There are two things we really like about the “Bipartisan Tax Fairness and Simplification Act of 2010,” introduced by Senators Ron Wyden (D-OR) and Judd Gregg (R-NH): the fairness and the simplification.

Some of the other elements in the bill, well, not so much.

Let’s start with the simplification. Having just passed our annual tax day of reckoning, lots of Americans no doubt would relish a little simplification.

The senators think their bill could slim down the standard 1040 form for most people to one page. That’s even better than the original income tax form from 1913, which CNSNews recently made available and can be downloaded here.

Wyden and Gregg say the IRS estimates that Americans spend nearly $194 billion and 6.6 billion hours on tax compliance. So a radical shift to tax simplification would create huge efficiencies for the economy—albeit at the expense of tax preparers.

The second cheer is based on the bill’s effort to simplify the tax code by reducing the number of income tax rates to three: 15 percent, 25 percent and 35 percent. And a flat corporate income tax rate of 24 percent.

They also exempt paying taxes on the first 35 percent of capital gains and eliminate most of the specialized tax breaks. Though they don’t eliminate the home mortgage deduction or the employee tax exclusion for employer-provided health insurance.
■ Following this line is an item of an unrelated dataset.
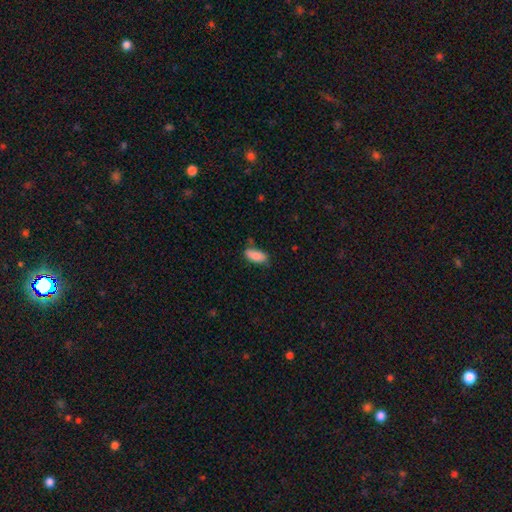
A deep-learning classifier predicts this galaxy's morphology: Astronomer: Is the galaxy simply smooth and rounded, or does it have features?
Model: smooth — 87%.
That’s just a nod to political reality.

Wyden-Gregg doesn’t get a third cheer in part because they want to repeal the rule permitting companies to defer taxes on foreign income. Most foreign-based multinational companies, in other words competitors of US companies, pay income taxes only to the country where the business resides, which means they only pay taxes on the income once.

However, Washington requires U.S.-based companies to pay taxes on money that has already been taxed in a foreign country when the US company brings that money home to put to work here. So the company gets taxed twice on the same income, putting US companies at a competitive disadvantage. So many companies prudently leave their profits in the other countries to avoid double taxation, and Wyden-Gregg want to change that.

There are other tax reform proposals that we think might be better, like Rep. Paul Ryan’s (R-WI). But Wyden-Gregg has the benefit of being bipartisan and gets started down a long and much-needed road to tax reform.